Economically, renewable costs are dropping, coal pricing is stable, and gas prices have been up. But there are federal efforts aimed at subsidizing certain sources while apparently discouraging others. The Notice of Proposed Rulemaking (NOPR) filed by the Department of Energy (DOE) seeks to stabilize the grid by subsidizing more traditional sources of generation, notably coal and nuclear. The potential for tariffs on imported PV cells and the uncertainty over the fate of tax credits (notably the Base Erosion Anti-Abuse Tax, or BEAT) make solar and wind projects more challenging to finance going forward. Conversely, many utilities, states, cities and corporations seem to be embracing renewables.
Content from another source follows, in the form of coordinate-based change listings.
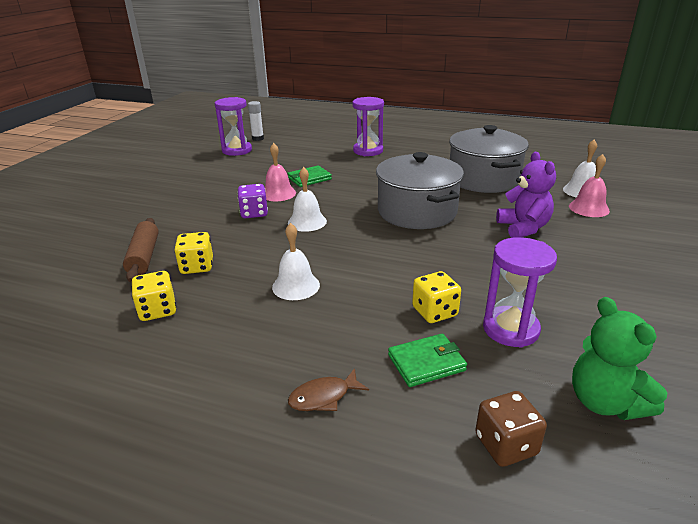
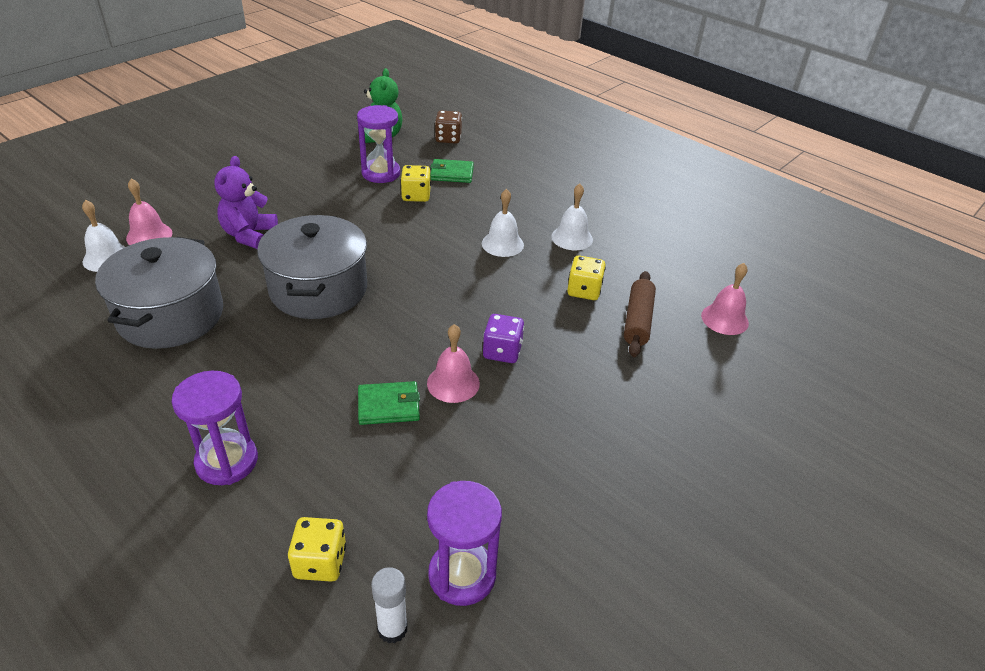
camera: 160 degrees left, 10 degrees up
yellow dice [132,271,176,321] -> yellow dice moved to [288,517,346,582]
white bell [288,167,327,232] -> white bell moved to [551,184,593,250]
brown fish [288,368,369,411] -> none
none -> pink bell [701,263,749,335]

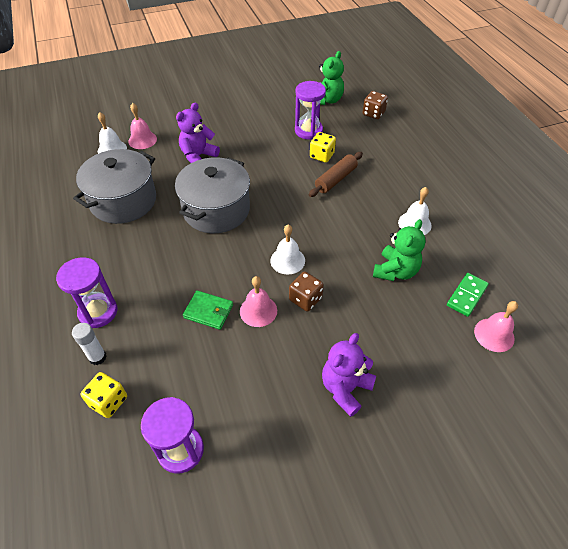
camera: 30 degrees right, 10 degrees up
white glue stick [371,567,408,643] -> white glue stick moved to [72,323,107,365]
green wallet [430,159,474,183] -> none
white bell [482,189,524,257] -> white bell moved to [270,224,305,275]
purple dice [483,314,524,363] -> brown dice [289,272,324,312]
yellow dice [567,256,606,300] -> green teddy bear [373,219,426,281]
brown rolling pin [624,271,656,357] -> brown rolling pin moved to [309,152,363,197]
none -> purple teddy bear [322,333,376,417]
none -> green domino [447,273,489,317]

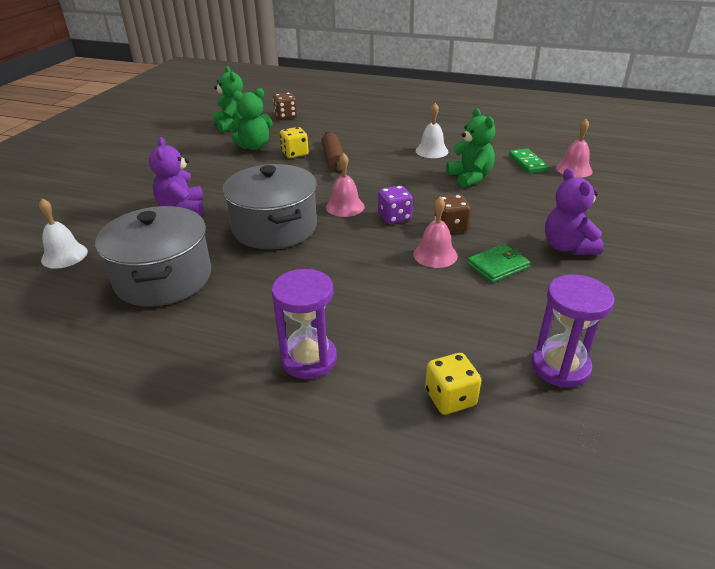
camera: 50 degrees left, 15 degrees down
white glue stick [72,323,107,365] -> none
pink bell [128,103,157,149] -> pink bell moved to [326,153,365,217]
green wallet [183,290,233,330] -> green wallet moved to [467,244,530,283]
white bell [270,224,305,275] -> purple dice [378,185,413,224]
purple hourglass [295,81,326,140] -> green teddy bear [228,88,273,150]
A lot of the future generation mix hinges on the price of natural gas. As more LNG export terminals come on line, gas producers will seek the highest price for their product, which may well be overseas. New pipeline capacity is being added, but some projects still await FERC approval while others battle local opposition. If the price of gas increases for domestic power producers, then that would be expected to benefit coal. The coal fleet is still being rationalized, but in certain parts of the country coal-fired power remains a viable option. It’s unlikely to spur any new plants, but the existing units should see increased capacity factors. A favorable ruling from FERC on the NOPR will help. The impacts of regulatory rollbacks to the Clean Power Plan and other regulations are having less of an impact. Regulation is not coal’s biggest problem, competitive pricing is.
Nuclear plants are really struggling to stay competitive and will need all the help they can get from Federal and State subsidization. Several states with significant nuclear assets within their borders have acted. Other states press ahead with the desire to eliminate coal and nuclear and move towards renewable energy, as have a number of large corporations.
And what will the impact be on the consumer? With power demand flat and an abundance of supply choices, a truly “free” market should result in lower prices. Energy prices have come down in recent years, but consumers have also seen artificial price manipulation across the board as a result of various tax incentives and subsidies. It looks like some version of that may well continue into 2018.